TASK GOAL:
Wherever the line with "10 rue du Colisée 75008 Paris" sits in the listing below, transcribe from it up to and including the line with "Bojonegoro Sally Atyasasmi, Ketua Dekranasda", exactly, and leave the remaining lines out.
┄┄┄┄┄┄┄┄┄┄
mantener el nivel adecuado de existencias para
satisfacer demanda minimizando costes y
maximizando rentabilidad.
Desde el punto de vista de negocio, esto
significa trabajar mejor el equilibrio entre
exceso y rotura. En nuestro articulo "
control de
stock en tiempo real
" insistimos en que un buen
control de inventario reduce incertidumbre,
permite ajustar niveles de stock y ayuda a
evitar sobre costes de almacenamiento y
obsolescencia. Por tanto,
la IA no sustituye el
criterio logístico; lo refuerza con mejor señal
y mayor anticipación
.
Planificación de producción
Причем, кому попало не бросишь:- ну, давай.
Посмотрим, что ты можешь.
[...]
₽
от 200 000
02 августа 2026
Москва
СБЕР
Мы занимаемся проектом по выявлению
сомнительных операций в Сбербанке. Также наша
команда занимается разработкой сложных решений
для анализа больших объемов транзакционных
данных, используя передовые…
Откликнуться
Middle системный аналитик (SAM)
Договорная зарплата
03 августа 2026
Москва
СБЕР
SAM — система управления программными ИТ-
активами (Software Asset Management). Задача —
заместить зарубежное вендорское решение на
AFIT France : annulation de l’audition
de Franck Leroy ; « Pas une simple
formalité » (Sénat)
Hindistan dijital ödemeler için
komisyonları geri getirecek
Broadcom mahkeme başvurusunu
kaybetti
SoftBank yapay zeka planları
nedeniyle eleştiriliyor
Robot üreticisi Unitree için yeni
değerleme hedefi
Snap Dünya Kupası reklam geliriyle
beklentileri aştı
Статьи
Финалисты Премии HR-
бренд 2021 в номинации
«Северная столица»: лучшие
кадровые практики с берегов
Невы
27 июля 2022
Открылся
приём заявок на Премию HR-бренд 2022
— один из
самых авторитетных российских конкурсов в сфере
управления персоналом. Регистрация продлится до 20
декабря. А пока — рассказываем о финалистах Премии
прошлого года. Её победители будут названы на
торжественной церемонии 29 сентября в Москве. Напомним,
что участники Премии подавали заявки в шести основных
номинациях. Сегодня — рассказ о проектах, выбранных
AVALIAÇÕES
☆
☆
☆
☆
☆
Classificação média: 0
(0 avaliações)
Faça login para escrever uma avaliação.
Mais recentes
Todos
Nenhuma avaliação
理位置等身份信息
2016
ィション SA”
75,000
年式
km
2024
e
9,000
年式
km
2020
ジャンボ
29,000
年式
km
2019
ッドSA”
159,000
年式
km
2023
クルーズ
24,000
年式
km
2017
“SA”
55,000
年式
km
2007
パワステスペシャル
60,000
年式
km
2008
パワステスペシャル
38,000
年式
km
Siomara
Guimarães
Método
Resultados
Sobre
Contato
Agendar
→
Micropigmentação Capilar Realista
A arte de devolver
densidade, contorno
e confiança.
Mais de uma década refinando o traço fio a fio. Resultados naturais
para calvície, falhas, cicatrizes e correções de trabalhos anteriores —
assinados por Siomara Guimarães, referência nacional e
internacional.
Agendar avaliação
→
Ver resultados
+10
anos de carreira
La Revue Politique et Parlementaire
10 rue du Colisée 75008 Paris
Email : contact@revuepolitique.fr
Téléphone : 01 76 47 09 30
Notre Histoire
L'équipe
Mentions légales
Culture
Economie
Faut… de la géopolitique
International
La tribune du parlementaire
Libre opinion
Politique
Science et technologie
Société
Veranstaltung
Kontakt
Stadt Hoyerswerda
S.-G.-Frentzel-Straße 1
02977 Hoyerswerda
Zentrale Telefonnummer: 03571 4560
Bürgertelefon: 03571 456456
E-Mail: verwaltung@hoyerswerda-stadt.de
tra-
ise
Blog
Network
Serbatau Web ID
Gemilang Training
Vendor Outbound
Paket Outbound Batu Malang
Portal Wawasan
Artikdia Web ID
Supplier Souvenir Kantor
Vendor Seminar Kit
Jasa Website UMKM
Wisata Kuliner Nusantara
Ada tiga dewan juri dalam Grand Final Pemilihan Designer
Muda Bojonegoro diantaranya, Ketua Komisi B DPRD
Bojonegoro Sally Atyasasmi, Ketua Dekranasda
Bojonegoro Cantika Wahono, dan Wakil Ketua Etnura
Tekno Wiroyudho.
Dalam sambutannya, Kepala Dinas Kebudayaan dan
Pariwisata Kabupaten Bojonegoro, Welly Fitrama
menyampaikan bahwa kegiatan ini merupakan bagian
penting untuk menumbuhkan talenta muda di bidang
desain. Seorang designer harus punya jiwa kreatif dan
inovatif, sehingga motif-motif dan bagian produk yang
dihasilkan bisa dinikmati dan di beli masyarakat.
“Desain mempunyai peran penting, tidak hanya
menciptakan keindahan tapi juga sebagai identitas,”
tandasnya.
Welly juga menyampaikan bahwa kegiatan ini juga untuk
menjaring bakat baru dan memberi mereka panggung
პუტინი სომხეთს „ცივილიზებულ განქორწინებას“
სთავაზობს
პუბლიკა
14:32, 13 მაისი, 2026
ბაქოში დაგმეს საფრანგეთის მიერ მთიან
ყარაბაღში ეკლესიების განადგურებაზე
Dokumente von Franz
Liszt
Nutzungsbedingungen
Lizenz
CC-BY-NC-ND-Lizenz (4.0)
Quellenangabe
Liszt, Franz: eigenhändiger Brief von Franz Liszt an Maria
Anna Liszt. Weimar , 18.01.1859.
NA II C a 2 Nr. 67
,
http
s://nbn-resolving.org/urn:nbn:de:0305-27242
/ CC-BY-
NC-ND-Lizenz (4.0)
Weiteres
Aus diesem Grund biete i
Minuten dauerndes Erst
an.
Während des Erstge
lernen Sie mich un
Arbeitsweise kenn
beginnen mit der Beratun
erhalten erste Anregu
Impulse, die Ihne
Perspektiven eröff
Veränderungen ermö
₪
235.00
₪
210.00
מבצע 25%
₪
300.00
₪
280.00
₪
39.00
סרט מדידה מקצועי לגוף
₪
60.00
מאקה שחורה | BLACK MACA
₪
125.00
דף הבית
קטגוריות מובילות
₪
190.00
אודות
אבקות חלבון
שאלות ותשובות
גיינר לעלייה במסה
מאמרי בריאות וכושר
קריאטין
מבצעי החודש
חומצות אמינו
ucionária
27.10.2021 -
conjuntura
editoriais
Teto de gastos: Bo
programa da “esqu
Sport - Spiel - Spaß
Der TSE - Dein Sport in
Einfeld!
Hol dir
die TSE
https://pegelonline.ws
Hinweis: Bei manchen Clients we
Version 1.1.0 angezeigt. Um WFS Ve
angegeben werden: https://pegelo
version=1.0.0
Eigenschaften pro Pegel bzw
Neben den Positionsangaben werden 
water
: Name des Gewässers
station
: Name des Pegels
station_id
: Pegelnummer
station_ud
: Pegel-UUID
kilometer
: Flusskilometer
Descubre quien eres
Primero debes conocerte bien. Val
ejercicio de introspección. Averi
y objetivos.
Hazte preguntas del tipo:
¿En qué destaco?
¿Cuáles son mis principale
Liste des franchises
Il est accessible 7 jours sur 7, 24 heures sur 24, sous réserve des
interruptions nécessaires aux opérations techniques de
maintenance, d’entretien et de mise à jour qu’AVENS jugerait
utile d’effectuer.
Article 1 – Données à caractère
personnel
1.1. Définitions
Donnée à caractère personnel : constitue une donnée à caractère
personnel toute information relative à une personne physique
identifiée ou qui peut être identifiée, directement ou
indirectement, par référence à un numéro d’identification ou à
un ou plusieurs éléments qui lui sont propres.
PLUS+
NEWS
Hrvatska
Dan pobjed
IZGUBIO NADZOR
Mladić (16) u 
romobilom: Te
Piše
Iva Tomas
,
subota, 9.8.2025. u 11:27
┄┄┄┄┄┄┄┄┄┄
SOLUTION TO THE EXERCISE:
10 rue du Colisée 75008 Paris
Email : contact@revuepolitique.fr
Téléphone : 01 76 47 09 30
Notre Histoire
L'équipe
Mentions légales
Culture
Economie
Faut… de la géopolitique
International
La tribune du parlementaire
Libre opinion
Politique
Science et technologie
Société
Veranstaltung
Kontakt
Stadt Hoyerswerda
S.-G.-Frentzel-Straße 1
02977 Hoyerswerda
Zentrale Telefonnummer: 03571 4560
Bürgertelefon: 03571 456456
E-Mail: verwaltung@hoyerswerda-stadt.de
tra-
ise
Blog
Network
Serbatau Web ID
Gemilang Training
Vendor Outbound
Paket Outbound Batu Malang
Portal Wawasan
Artikdia Web ID
Supplier Souvenir Kantor
Vendor Seminar Kit
Jasa Website UMKM
Wisata Kuliner Nusantara
Ada tiga dewan juri dalam Grand Final Pemilihan Designer
Muda Bojonegoro diantaranya, Ketua Komisi B DPRD
Bojonegoro Sally Atyasasmi, Ketua Dekranasda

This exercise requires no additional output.